为克服模糊数运算的复杂性引入折线模糊数的定义,利用折线模糊数的优良性质获得了两个重要不等式,并给出实例说明折线模糊数的逼近能力有效.其次,引进K-拟可加积分和K-积分模概念,在折线模糊数空间满足可分性的基础上,借助于模糊值简单函数和模糊值Bernstein多项式研究了若干函数空间的稠密性问题,获得了可积有界模糊值函数类依K-积分模构成完备可分的度量空间.最后,在K-积分模意义下讨论了四层正则折线模糊神经网络对模糊值简单函数的泛逼近性,进而得到该网络对可积有界函数类也具有泛逼近性.该结果表明正则折线模糊神经网络对连续模糊系统的逼近能力可以推广为对一般可积系统的逼近能力.

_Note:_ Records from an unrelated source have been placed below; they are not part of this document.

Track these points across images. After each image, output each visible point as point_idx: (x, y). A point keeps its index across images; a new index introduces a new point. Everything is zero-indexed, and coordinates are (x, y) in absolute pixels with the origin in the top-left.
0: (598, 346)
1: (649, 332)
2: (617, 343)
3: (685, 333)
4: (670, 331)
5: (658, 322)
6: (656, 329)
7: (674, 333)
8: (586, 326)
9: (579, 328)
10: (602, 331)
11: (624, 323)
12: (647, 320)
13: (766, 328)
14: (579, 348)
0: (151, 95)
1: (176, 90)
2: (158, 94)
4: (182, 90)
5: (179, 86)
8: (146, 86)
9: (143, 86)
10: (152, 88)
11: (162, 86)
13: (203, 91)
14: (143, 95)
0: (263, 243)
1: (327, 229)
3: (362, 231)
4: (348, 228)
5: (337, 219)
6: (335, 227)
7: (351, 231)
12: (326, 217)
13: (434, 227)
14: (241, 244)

Universal approximation of polygonal fuzzy neural networks in sense of K-integral norms

In this paper,we introduce polygonal fuzzy numbers to overcome the operational complexity of ordinary fuzzy numbers,and obtain two important inequalities by taking advantage of their fine properties.By presenting an actual example,we demonstrate that the approximation capability of polygonal fuzzy numbers is efficient.Furthermore,the concepts of K-quasi-additive integrals and K-integral norms are introduced.Whenever the polygonal fuzzy numbers space satisfies separability,the density problems for several functions spaces can be studied,by means of fuzzy-valued simple functions and fuzzy-valued Bernstein polynomials.We establish that the class of the integrally-bounded fuzzy-valued functions spans a complete and separable metric space in the K-integral norms.Finally,in the sense of K-integral norms,the universal approximation of four-layer regular polygonal fuzzy neural networks for fuzzy-valued simple functions is discussed.Furthermore,we show that this type of networks also possesses universal approximation for the class of integrally-bounded fuzzy-valued functions.This result indicates that the approximation capability which regular polygonal fuzzy neural networks for continuous fuzzy systems can be extended as for general integrable systems.